• _Task details_
Lines from the one with "Fig. 1 | The" up to and including the one with "Figure 1. 6-keto-PGF measurement" are to be copied exactly from the records below, without their pictures.

Records excerpted from a collection:
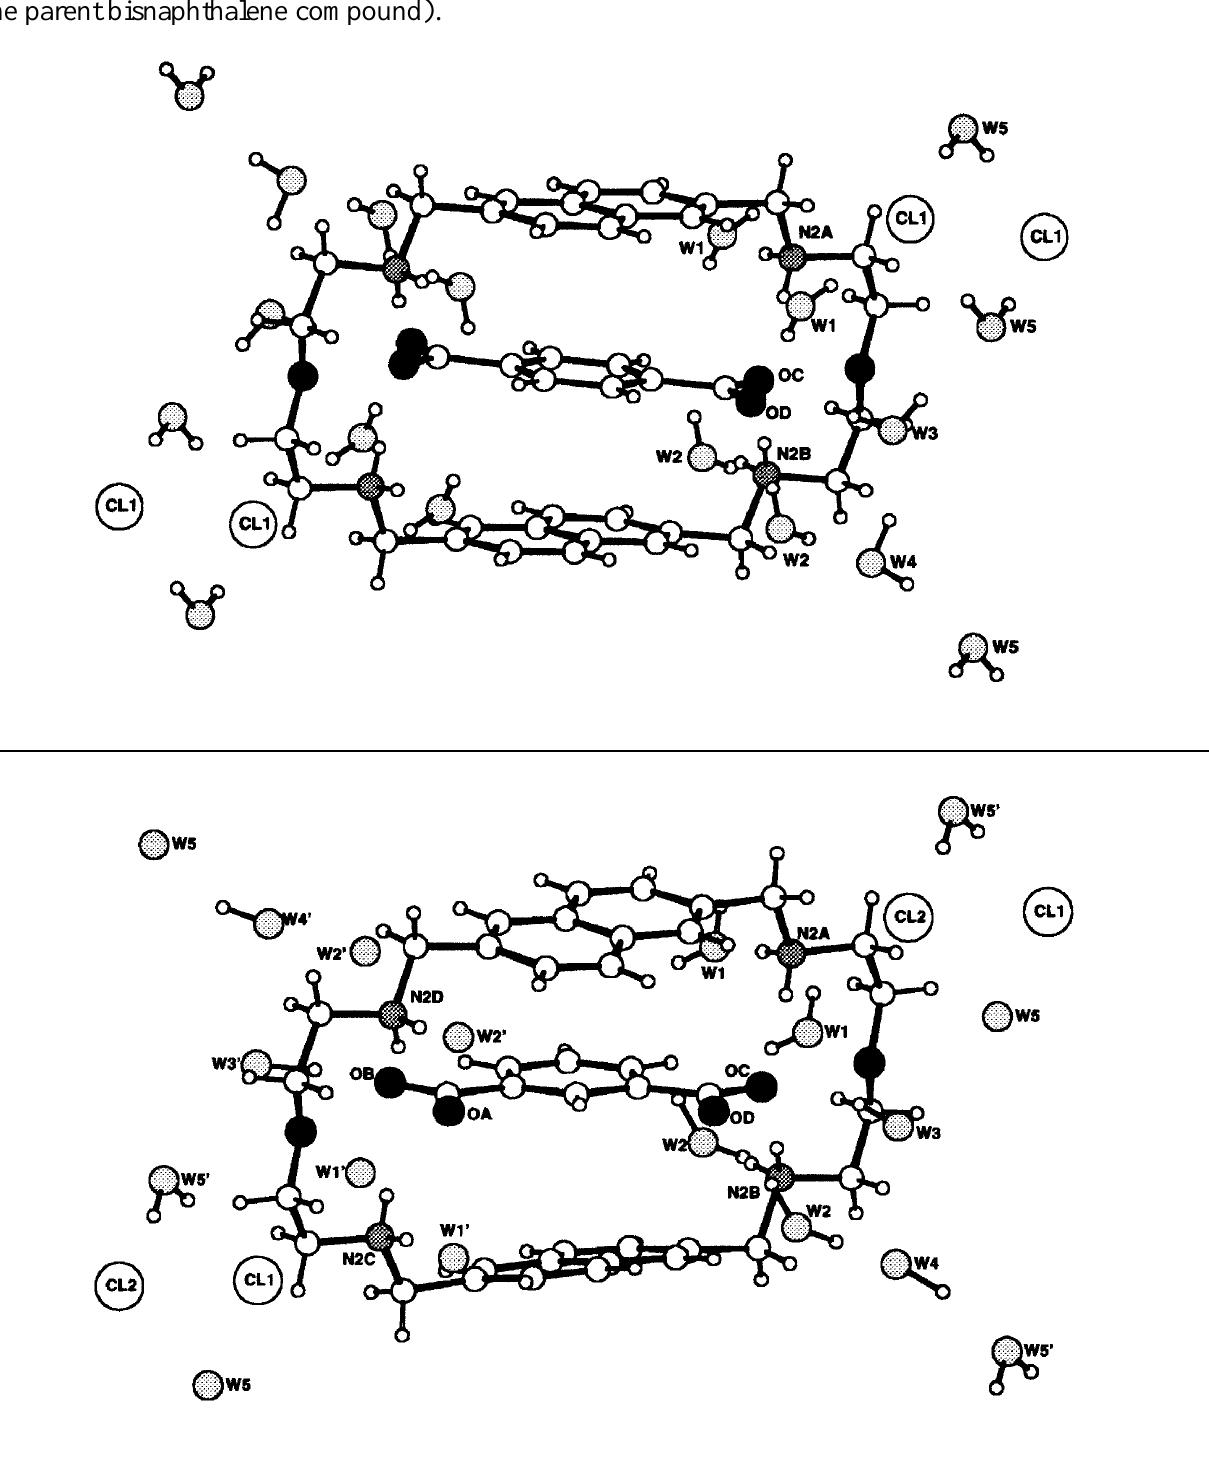
Figure 5. Crystal structures of supramolecular inclusion complexes of terephthalate and isophthalate dianions with a naphthalenic cyclobisintercaland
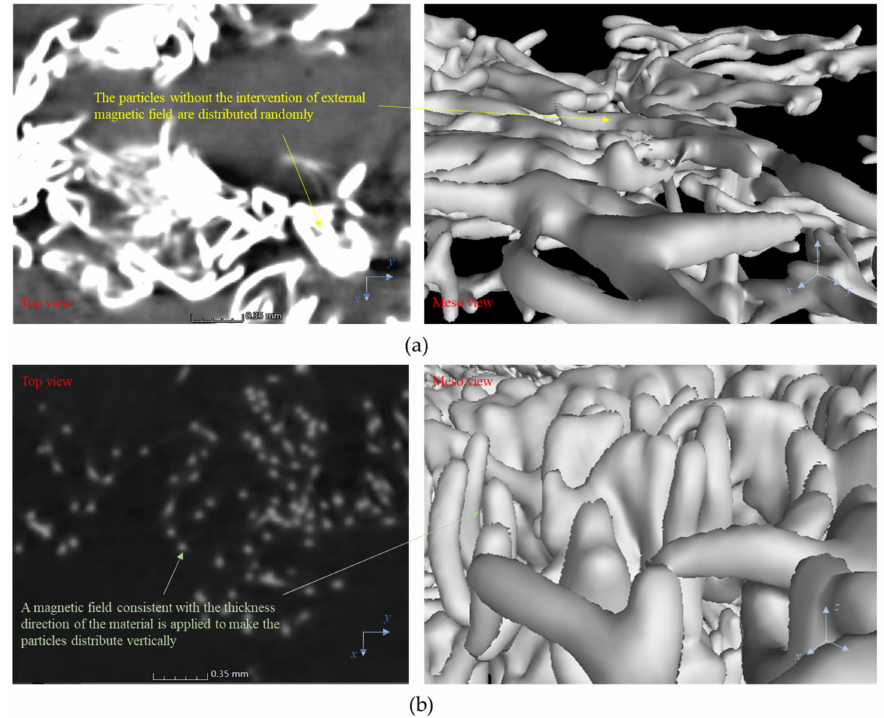
Figure 2. Comparison of micro particle distribution diagram of ( a ) SJ and ( b ) SZ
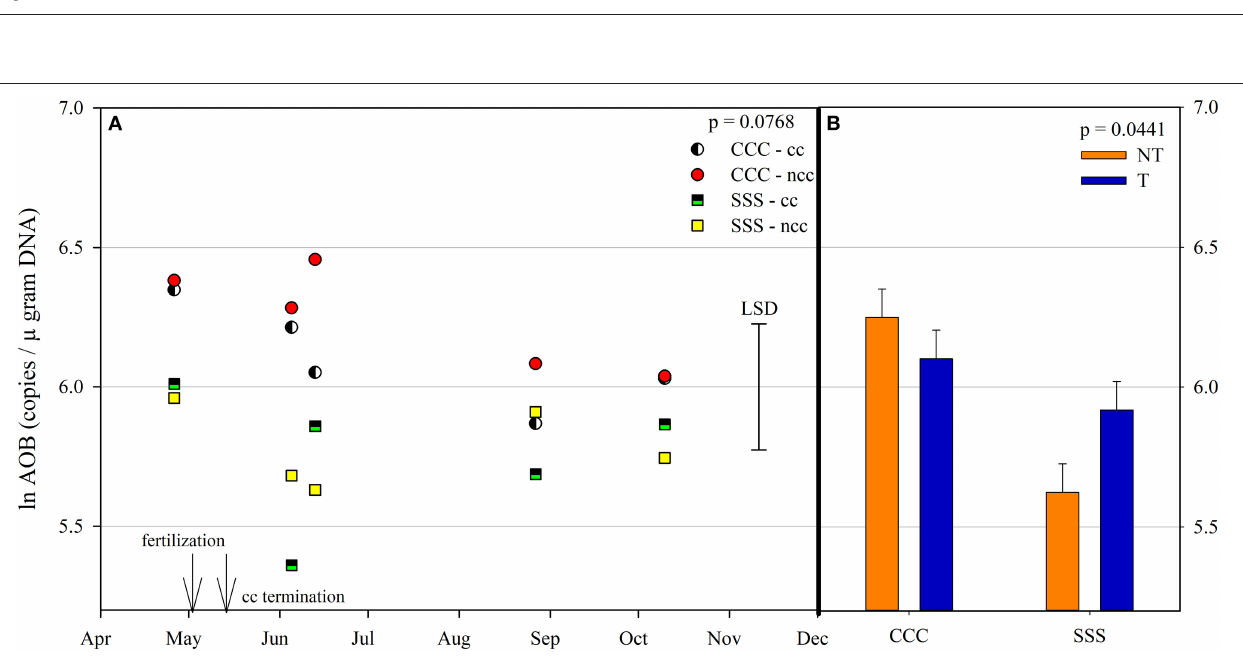
Frontiers in Agronomy |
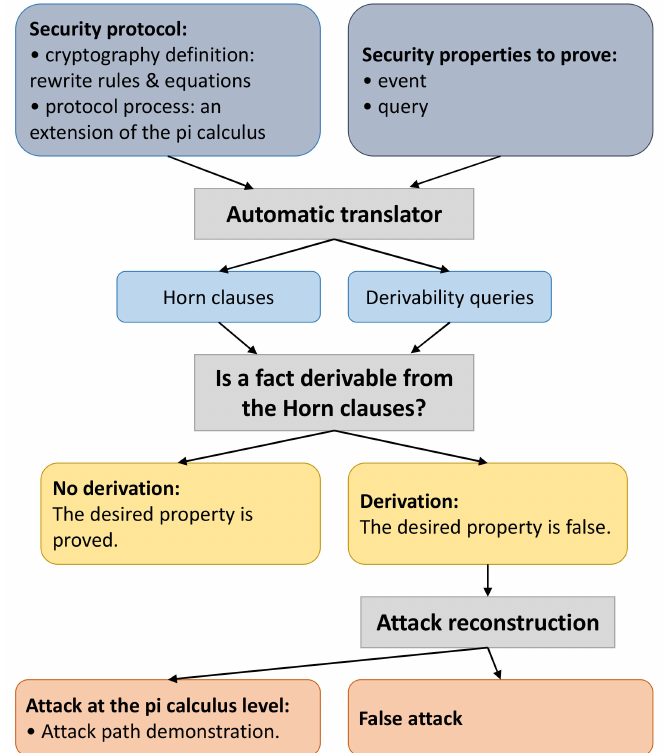
Figure 7. Structure and execution process of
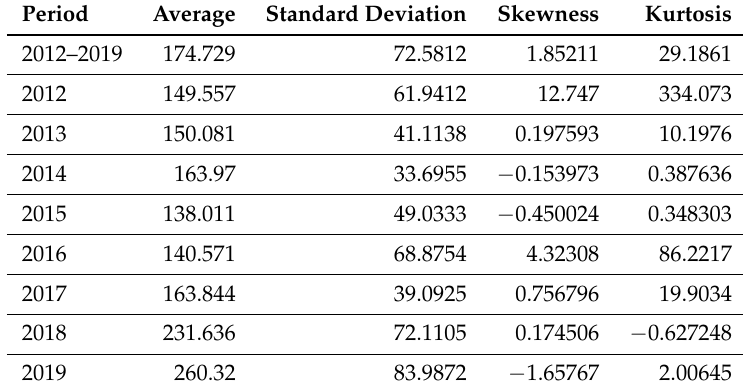
Table 1. Descriptive statistics of electricity spot prices (in TRY) in Turkish market. Period Average Standard Deviation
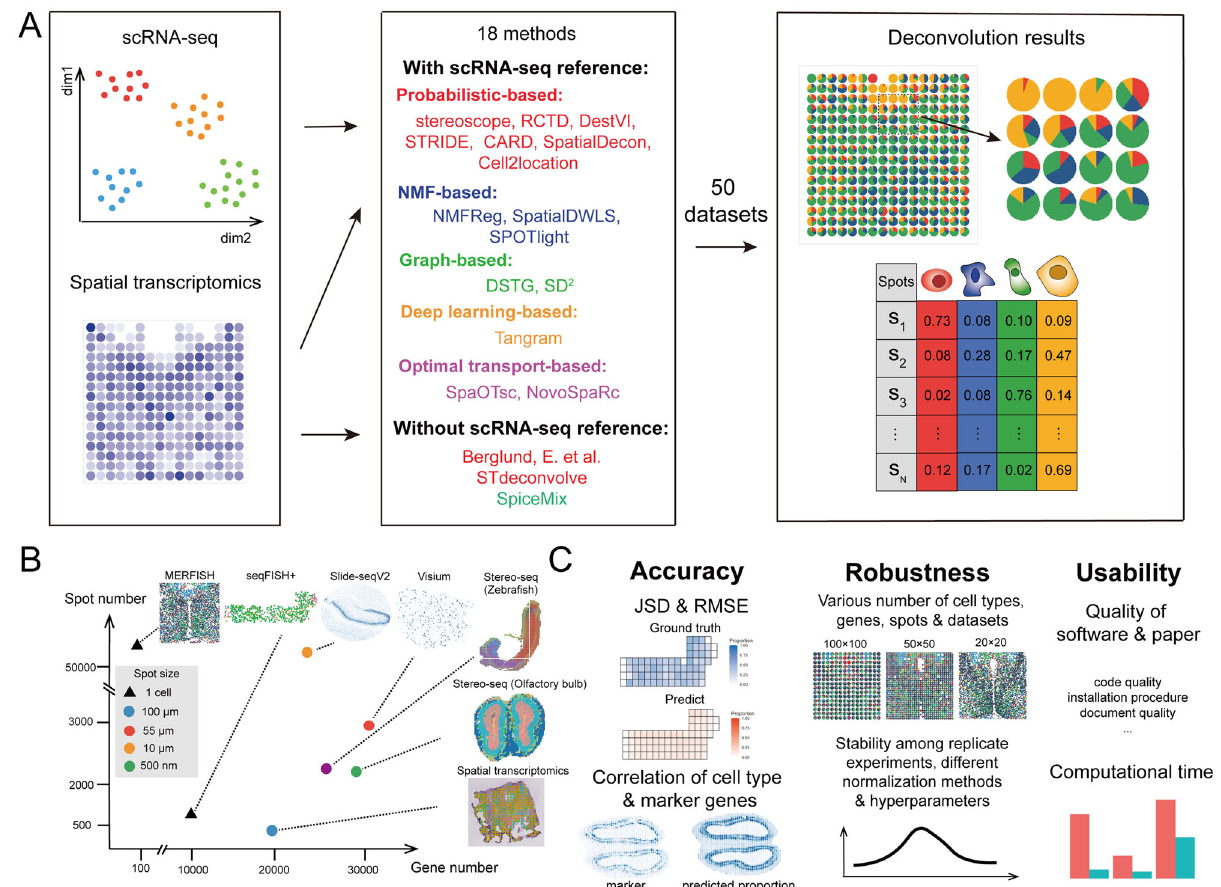
Fig. 1 | The summarization of benchmarking pipeline. A Eighteen cellular deconvolution methods, classi fi ed based on their data requirements and compu- tational techniques, were evaluated with 50 simulated and real-world spatial tran- scriptomicsdatasets. B Datasetsfromsixspatialtranscriptomicstechnologieswere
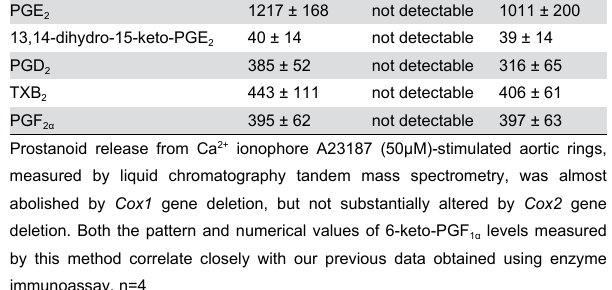
Figure 1. 6-keto-PGF measurement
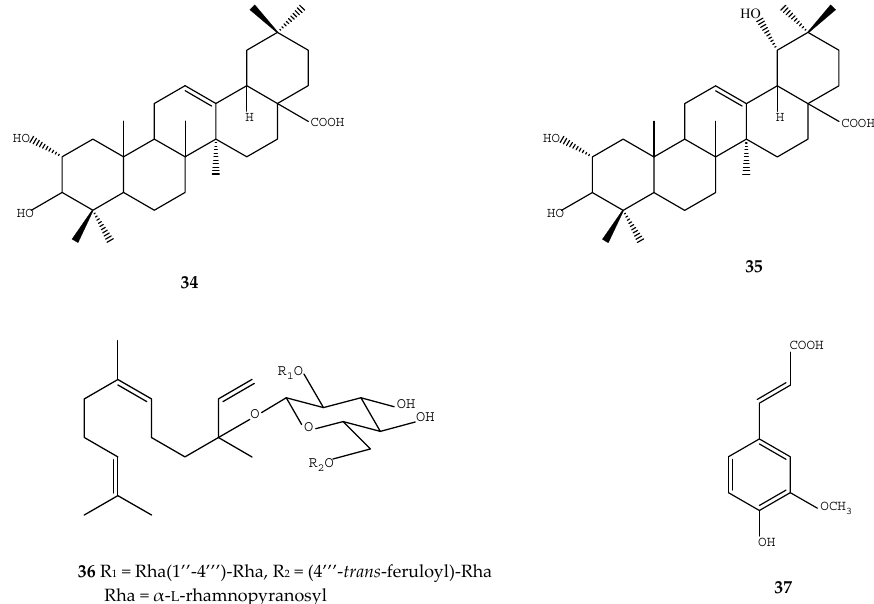
Figure 5. Structures of chemical compounds 34 – 37 . 34 : α -hydroxyoleanolic acid; 35 : arjunic acid; 36 : 3- O - α - L -rhamnopyranosyl-(l → 4)- α - L -rhamnopyranosyl-(1 → 2)-[ α - L -(4- trans -feruloyl)-rhamnopyranosyl- (1 → 6)]- β - D -glucopyranosyl nerolidol; 37 : ferulic acid.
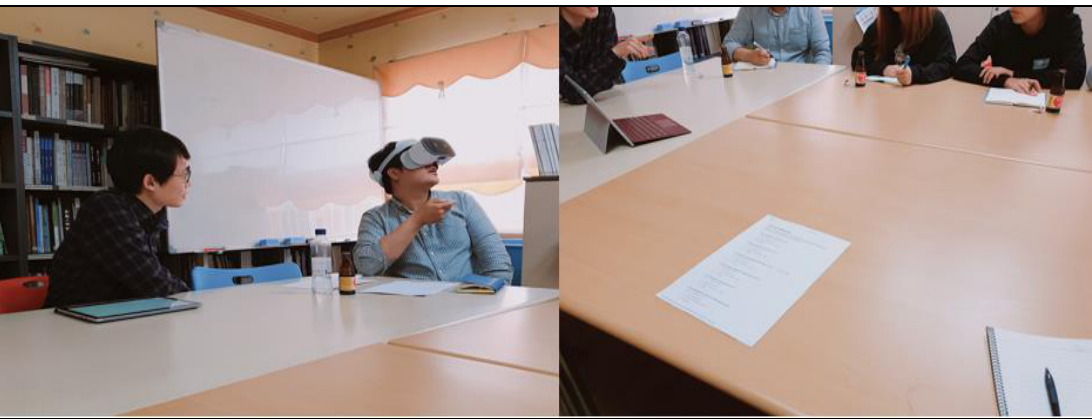
Figure 11. Photos of heuristic evaluations.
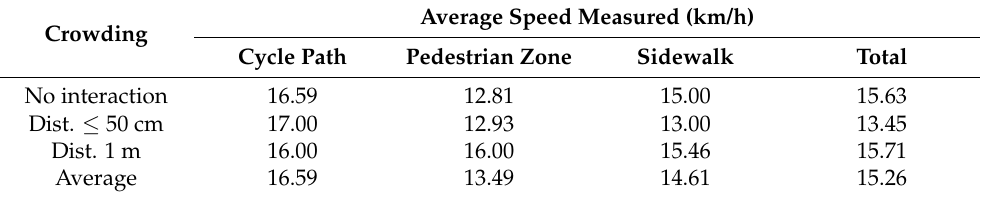
Table 6. Relations between the variables crowding, path, and speed.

• _Response to this exercise_
Fig. 1 | The summarization of benchmarking pipeline. A Eighteen cellular deconvolution methods, classi fi ed based on their data requirements and compu- tational techniques, were evaluated with 50 simulated and real-world spatial tran- scriptomicsdatasets. B Datasetsfromsixspatialtranscriptomicstechnologieswere
Figure 1. 6-keto-PGF measurement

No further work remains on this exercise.